Kast continued studying the properties of LSD, now focusing less on its pain-reducing properties and more on the emotional benefits it could elicit on dying patients. Grof and Hallifax also conducted psychedelic studies of their own, until the DEA put all the acid research on the freezer.
So, what have we learned from all of this? First, that in the year of the Lord Two Thousand and Fifteen, the fact that we still have qualms about supplying dying people with drugs is a telling sign of how LITTLE we’ve progressed in the last two millennia.
Secondly, that at the very least, chemical compounds like psilocybin and its synthetic counterpart lysergic acid can at the very least provide a modicum of pain relief during the final stages of terminal illnesses –unfortunately, that’s also looked down upon by the modern medical practice in many countries, so… back to square one.
Last but not least, if you’re open to the idea that human life cannot be simply reduced to its material components –and if you’re reading is, you probably are– then undoubtedly the most important gift these compounds can bestow upon the dying, is the comforting realization that physical mortality is nothing but quick transition into a different level of existence; hence Death it’s not something we should be mortally afraid of, no pun intended.

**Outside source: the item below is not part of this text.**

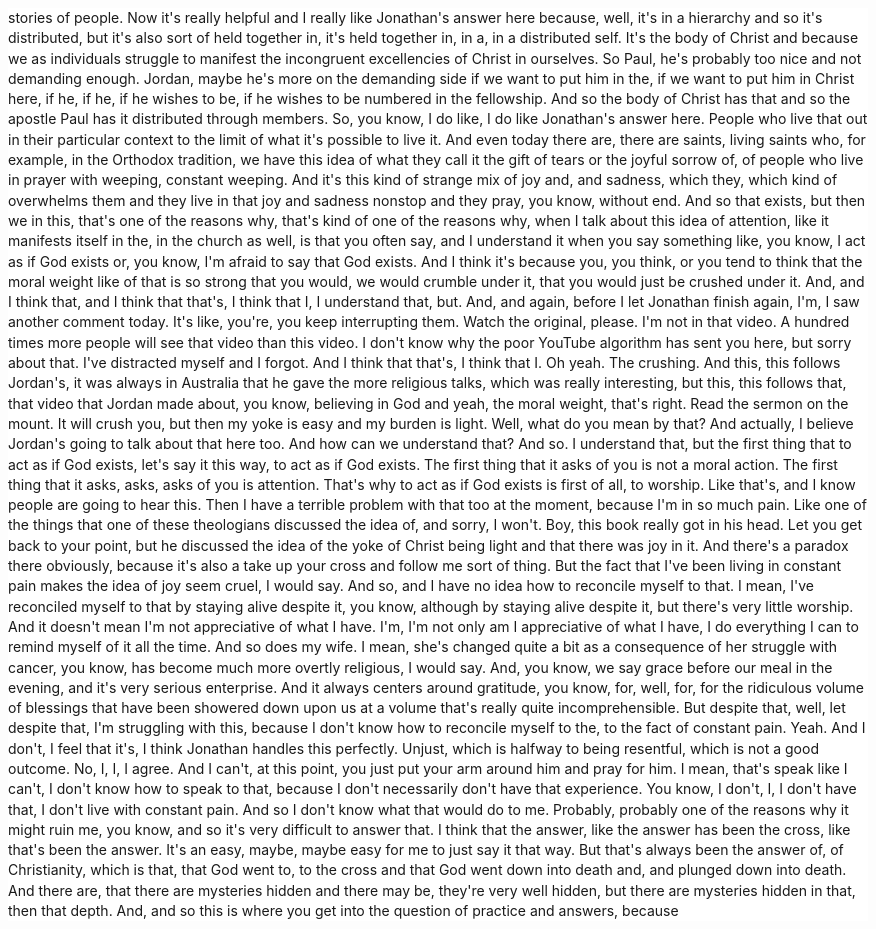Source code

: stories of people. Now it's really helpful and I really like Jonathan's answer here because, well, it's in a hierarchy and so it's distributed, but it's also sort of held together in, it's held together in, in a, in a distributed self. It's the body of Christ and because we as individuals struggle to manifest the incongruent excellencies of Christ in ourselves. So Paul, he's probably too nice and not demanding enough. Jordan, maybe he's more on the demanding side if we want to put him in the, if we want to put him in Christ here, if he, if he, if he wishes to be, if he wishes to be numbered in the fellowship. And so the body of Christ has that and so the apostle Paul has it distributed through members. So, you know, I do like, I do like Jonathan's answer here. People who live that out in their particular context to the limit of what it's possible to live it. And even today there are, there are saints, living saints who, for example, in the Orthodox tradition, we have this idea of what they call it the gift of tears or the joyful sorrow of, of people who live in prayer with weeping, constant weeping. And it's this kind of strange mix of joy and, and sadness, which they, which kind of overwhelms them and they live in that joy and sadness nonstop and they pray, you know, without end. And so that exists, but then we in this, that's one of the reasons why, that's kind of one of the reasons why, when I talk about this idea of attention, like it manifests itself in the, in the church as well, is that you often say, and I understand it when you say something like, you know, I act as if God exists or, you know, I'm afraid to say that God exists. And I think it's because you, you think, or you tend to think that the moral weight like of that is so strong that you would, we would crumble under it, that you would just be crushed under it. And, and I think that, and I think that that's, I think that I, I understand that, but. And, and again, before I let Jonathan finish again, I'm, I saw another comment today. It's like, you're, you keep interrupting them. Watch the original, please. I'm not in that video. A hundred times more people will see that video than this video. I don't know why the poor YouTube algorithm has sent you here, but sorry about that. I've distracted myself and I forgot. And I think that that's, I think that I. Oh yeah. The crushing. And this, this follows Jordan's, it was always in Australia that he gave the more religious talks, which was really interesting, but this, this follows that, that video that Jordan made about, you know, believing in God and yeah, the moral weight, that's right. Read the sermon on the mount. It will crush you, but then my yoke is easy and my burden is light. Well, what do you mean by that? And actually, I believe Jordan's going to talk about that here too. And how can we understand that? And so. I understand that, but the first thing that to act as if God exists, let's say it this way, to act as if God exists. The first thing that it asks of you is not a moral action. The first thing that it asks, asks, asks of you is attention. That's why to act as if God exists is first of all, to worship. Like that's, and I know people are going to hear this. Then I have a terrible problem with that too at the moment, because I'm in so much pain. Like one of the things that one of these theologians discussed the idea of, and sorry, I won't. Boy, this book really got in his head. Let you get back to your point, but he discussed the idea of the yoke of Christ being light and that there was joy in it. And there's a paradox there obviously, because it's also a take up your cross and follow me sort of thing. But the fact that I've been living in constant pain makes the idea of joy seem cruel, I would say. And so, and I have no idea how to reconcile myself to that. I mean, I've reconciled myself to that by staying alive despite it, you know, although by staying alive despite it, but there's very little worship. And it doesn't mean I'm not appreciative of what I have. I'm, I'm not only am I appreciative of what I have, I do everything I can to remind myself of it all the time. And so does my wife. I mean, she's changed quite a bit as a consequence of her struggle with cancer, you know, has become much more overtly religious, I would say. And, you know, we say grace before our meal in the evening, and it's very serious enterprise. And it always centers around gratitude, you know, for, well, for, for the ridiculous volume of blessings that have been showered down upon us at a volume that's really quite incomprehensible. But despite that, well, let despite that, I'm struggling with this, because I don't know how to reconcile myself to the, to the fact of constant pain. Yeah. And I don't, I feel that it's, I think Jonathan handles this perfectly. Unjust, which is halfway to being resentful, which is not a good outcome. No, I, I, I agree. And I can't, at this point, you just put your arm around him and pray for him. I mean, that's speak like I can't, I don't know how to speak to that, because I don't necessarily don't have that experience. You know, I don't, I, I don't have that, I don't live with constant pain. And so I don't know what that would do to me. Probably, probably one of the reasons why it might ruin me, you know, and so it's very difficult to answer that. I think that the answer, like the answer has been the cross, like that's been the answer. It's an easy, maybe, maybe easy for me to just say it that way. But that's always been the answer of, of Christianity, which is that, that God went to, to the cross and that God went down into death and, and plunged down into death. And there are, that there are mysteries hidden and there may be, they're very well hidden, but there are mysteries hidden in that, then that depth. And, and so this is where you get into the question of practice and answers, because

Certainly though, the same parameters of ‘Set and Setting’ prevailing in any fruitful psychedelic experience should also be observed in the Psychedelic therapy with terminal patients. By the time of his death, Aldous Huxley was already a seasoned ‘psychonaut’, had put all his earthly affairs in order and was surrounded by people who loved him; if some of those requirements had not been followed, perhaps the outcome would have been different.
Nevertheless, there’s a strong case for the benefit of psychedelic compounds to mediate the passing of the dying. And perhaps Mother Nature, as always, is one step ahead of us! In his seminal book DMT: The Spirit Molecule, Dr. Rick Strassman suggested how at the moment of physical death, the decomposing pineal tissue might ‘dump’ its content of the natural-occurring psychotropic into the brain, thus naturally mediating the death experience, and possibly explaining the ‘hallucinations’ reported by NDErs. Strassman’s hypothesis has been highly challenged by several NDE researchers, and the results he obtained in his own clinical study forced him to review his hypothesis –of all the test subjects who were administered DMT, only 2 experienced themes of death and dying in their sessions; also, it has to be remembered that ALL test subjects were clearly aware of what was going on with them, and knew they were not dying.
The jury is still out on how much of a role, if any, DMT plays during the final moments of a dying person. Two things seems to be certain, though: One, that dying seems to be a very personalized experience –perhaps the most personal one you will ever have– and that each person goes through it in as different a way as they got to live their entire life.
The second one, you already know: Death is a trip we are ALL going to make, sooner or later. So just like in a good psychedelic experience, make sure to work on your own terminal ‘set and settings.’ With any luck –and perhaps help from ‘the other side’– you will leave this existence without much physical discomfort and surrounded by loving family members and friends.
Then you’ll be ready to understand what prompted the late Steve Jobs –another LSD advocate– to say “Oh wow. Oh wow. Oh wow!” with his last breath.